The truth of the matter is none of us are deserving of what comes to us, be it good or bad. No one deserves twenty million dollars and no one deserves to die at sixteen with a cancerous tumor. My Bible says in old fashioned language none of us are worthy. Now I want to be clear...I don’t believe we are pond scum, worms waiting for the heel to grind us into oblivion. We are unique wonderful creations who give our Creator great pleasure. But, the Divine Comedian also made us imperfect. We are not mirror images of the One who gave us life. So, we all have garbage piled high in the yards and homes for our souls. Jesus said that the first stone thrower must be without sin. Ooooops! That puts me in a different place... a new perspective, Claudie. Now I can live in a place of compassionate reality. My questions are still there... how could someone live in the midst of garbage... but they are tempered with the memory of her face and her voice as she came home from a twelve hour shift to pick up her son and go to pick up her granddaughter at daycare.

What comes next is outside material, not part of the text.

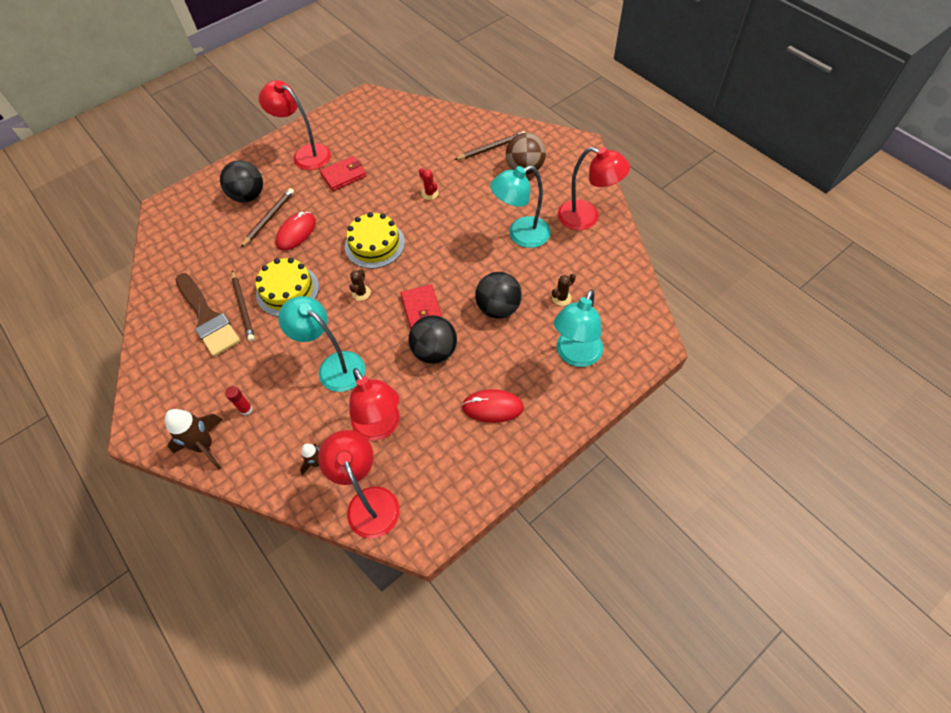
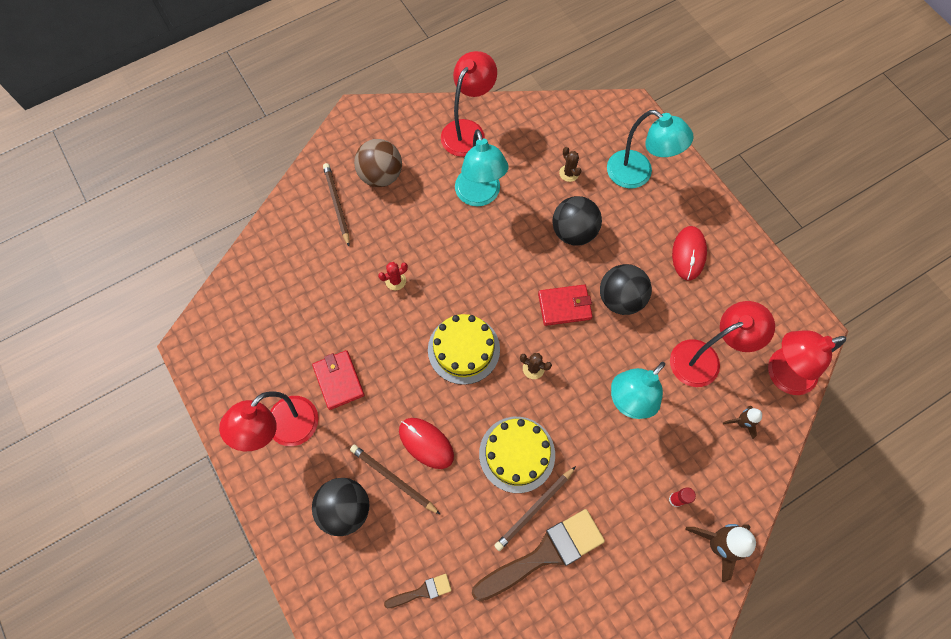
camera: 85 degrees left, 10 degrees up
(187, 247) = (422, 591): none -> brown brush
(243, 307) = (534, 509): brown pencil -> brown pencil turned 150 degrees clockwise

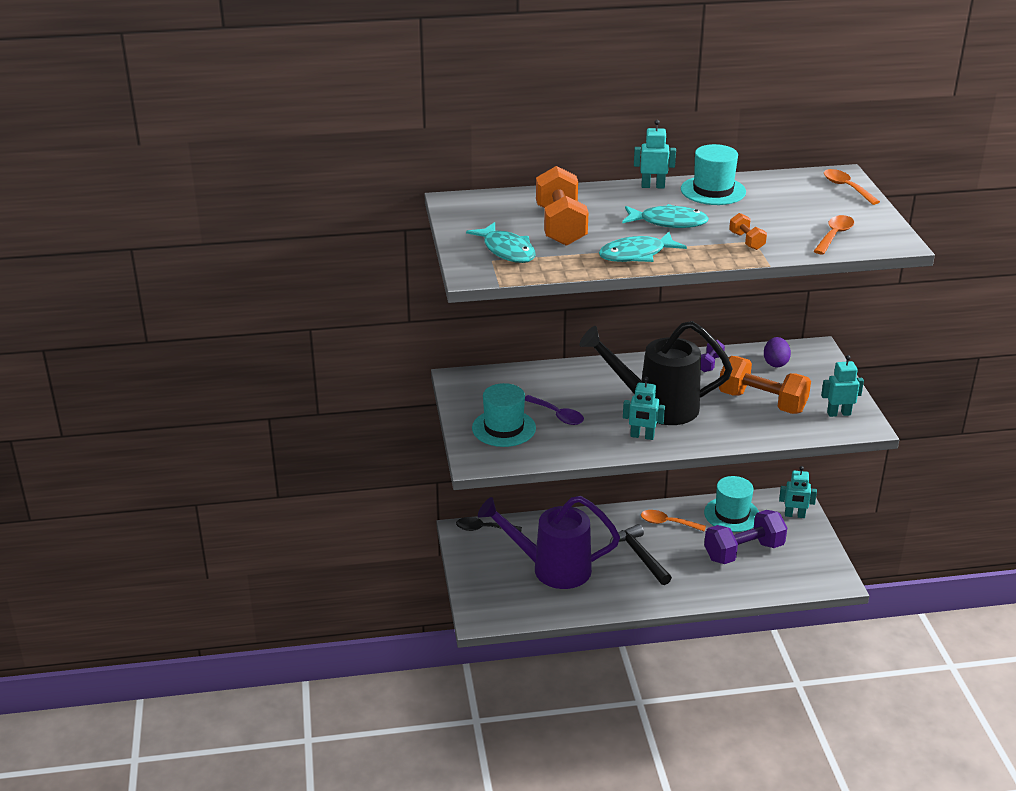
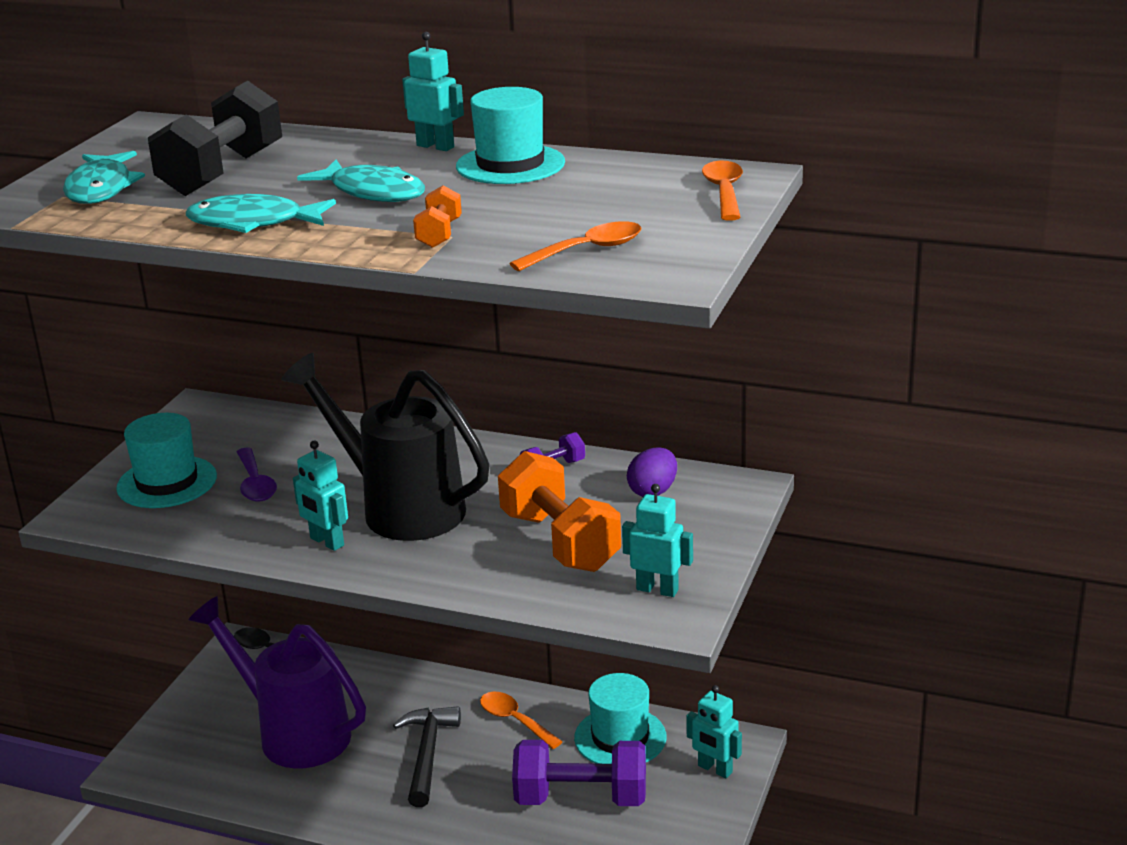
camera: 30 degrees right, 5 degrees down
(560, 226) = (222, 173): orange dumbbell -> black dumbbell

My garbage looks different but it is still garbage. There is grace enough to go around for all of us who wear labels. Shiftless, white trash, dirty Indian, ADD, OCD, rich, poor, Christian, Hindu, New Ager, lazy, hard worker, whore, drug addict, mother, father, murderer or saint... we are all God’s chillun and none of us, no, not one, deserves the grace we are given. Thanks be to the God who sent us Jesus, the model for compassionate realism, a judge with mercy who tried to teach us the balancing act between grace and judgement. Name your garbage, claim it, go forward and try to sin no more. Selah.